Figure 2. Visx's C-CAP allows the surgeon to plan the steps of an ablation for the patient from Figure 1.

Of the 10 C-CAP eyes Dr. Manche has treated, he has three-month aberration data on five and acuity data on all of them. At three months, the eyes' higher-order aberrations decreased by an average of 46 percent. Eight of the 10 eyes gained two or more lines of vision, and nine gained one line or remained unchanged. One eye lost a line of uncorrected vision.
Dr. Manche thinks these are just the first steps in treating highly irregular corneas.

"We're going to see aberrometers get better and better," he says. "Eventually, we'll be able to image almost every eye."

The CIPTA Project
An Italian company, Accuus, has developed a topography-based system, called Corneal Interactive Programmed Topographic Ablation, to enable small-spot excimer lasers to smooth out corneal irregularities. Since its inception in 1995, CIPTA has been linked to LaserSight's line of lasers.

Aleksandar Stojanovic, MD, a surgeon at Norway's University of Tromsoe and consultant for Accuus, has used the CIPTA system on irregular corneas using the LaserSight AstraScan laser. He says that one of CIPTA's unique features is that it proceeds from a point of distrusting the aberrated cornea's apparent visual axis, opting instead to create a cleaner one for the patient.
"The philosophy behind the CIPTA system is that it aims for as perfect a cornea as possible," says Dr. Stojanovic. "It takes the patient's spherocylindrical error and visual axis as secondary concerns. Its primary concern is to make the morphology of the cornea as perfect as it can be: meaning smooth, aspheric and prolate. And, the morphologic axis is always through the apex of the cornea. So, if the corneal shape is made regular again at the apex, it's easier for the patient to find a good place to look through, because he will always get good optics as long as the area around the apex is regular."
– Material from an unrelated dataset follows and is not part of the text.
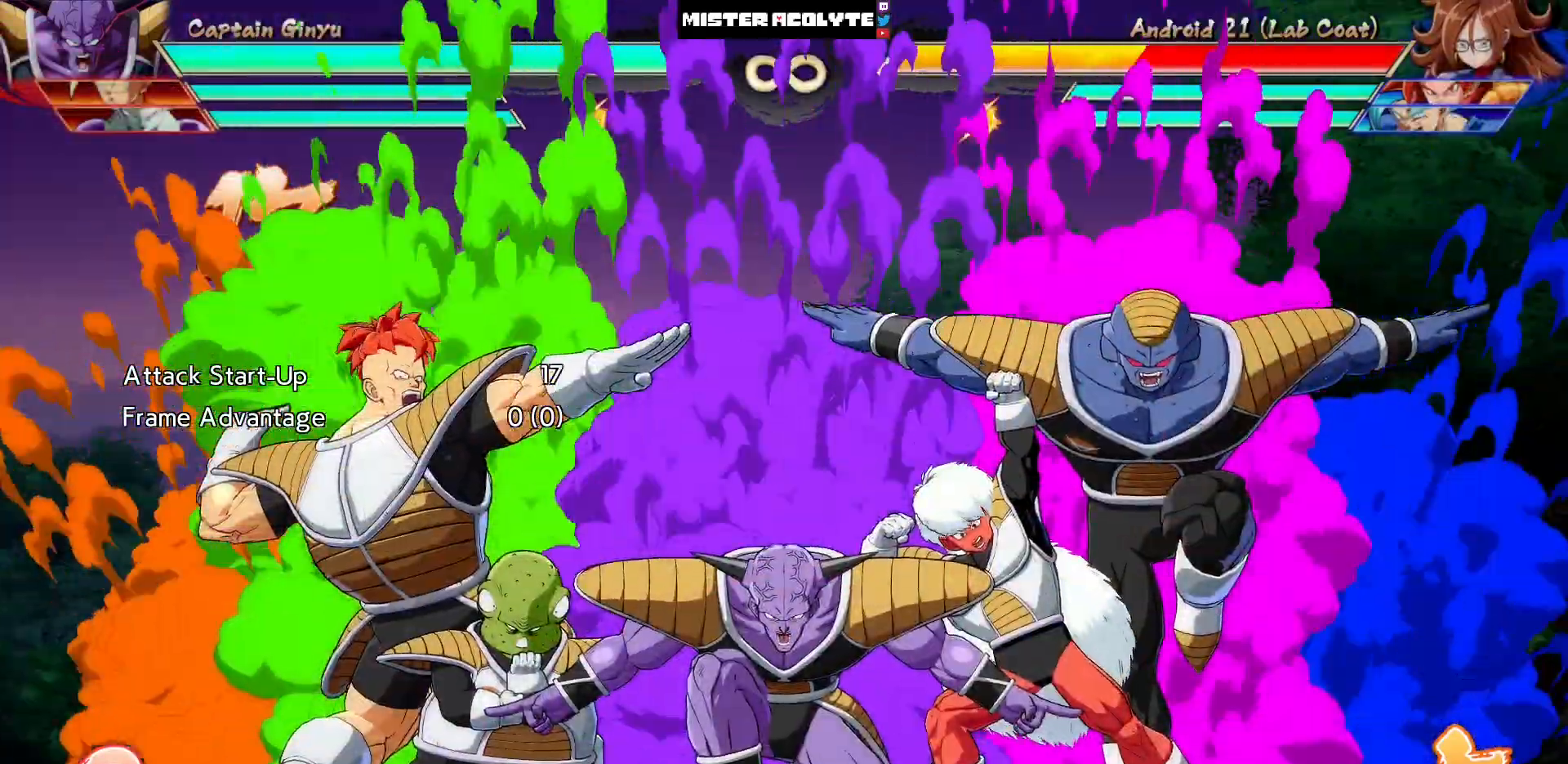
{"dt_ms": 500, "buttons": ["SQUARE"], "events": []}
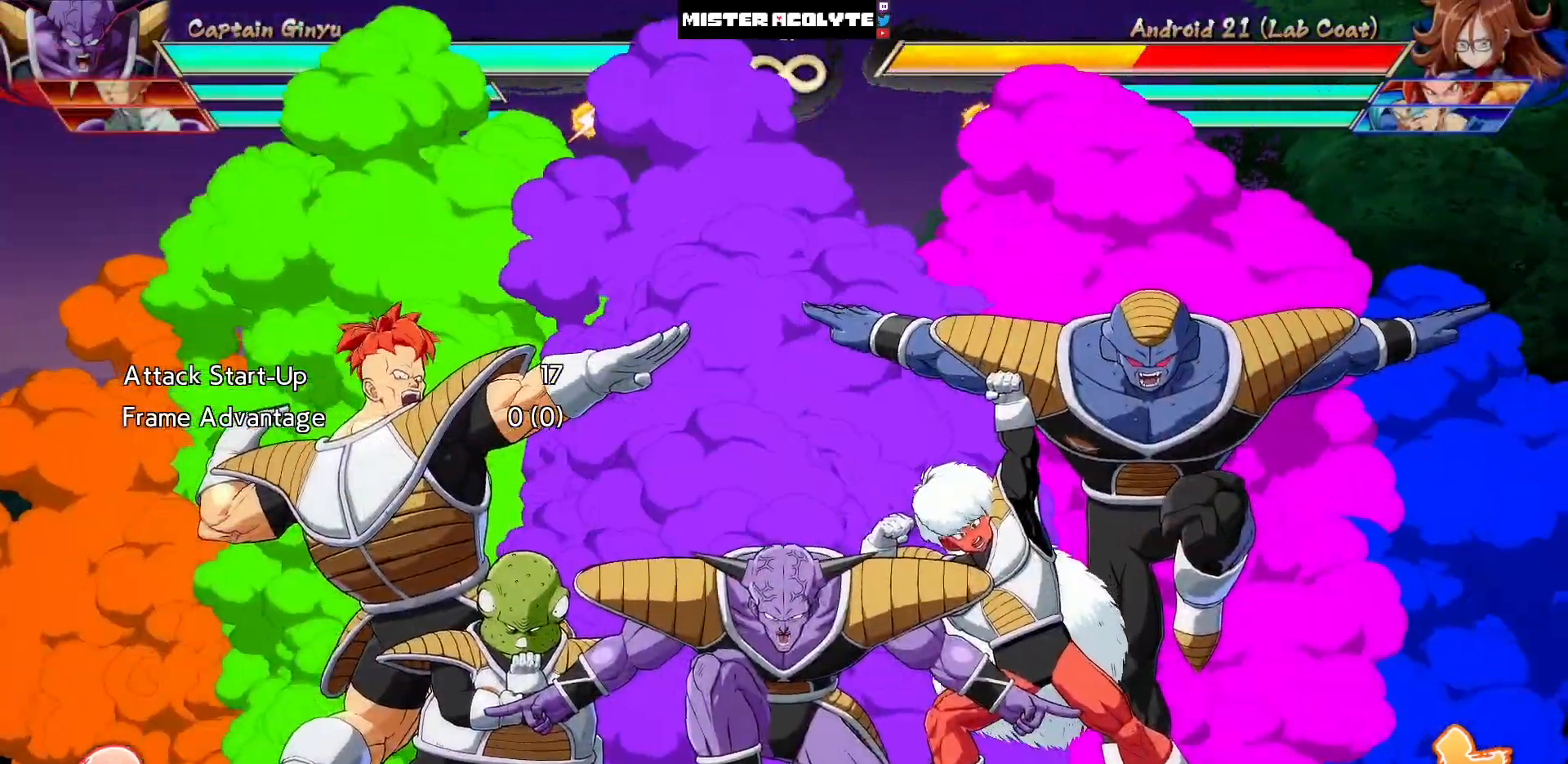
{"dt_ms": 500, "buttons": ["SQUARE"], "events": []}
Figure 3. After C-CAP, the patient from Figure 1 has a more centered ablation and improved vision.

Dr. Stojanovic currently has 25 CIPTA patients one year postop. They all had irregularities following previous refractive surgeries. Most of these patients (16) had decentered ablations, but some also had insufficient ablation diameters (5) or irregular surfaces (4). They complained of multiple images, night driving problems and/or decreased best-corrected vision.

In terms of best-corrected vision, twelve of the patients (48 percent) stayed the same, four (16 percent) gained a line and nine (36 percent) gained two or more lines. Subjectively, all of the patients who had multiple images or night driving problems say these difficulties have either improved or are gone.

Though the CIPTA system has been linked to LaserSight's lasers, it's unclear when it will arrive in the United States.

"Accuus has never reached the level of cooperation with LaserSight necessary to release it in the U.S.," says Dr. Stojanovic. He adds that it can be adapted to work with any good flying spot laser system, however, so the option is still there for other scanning spot laser makers.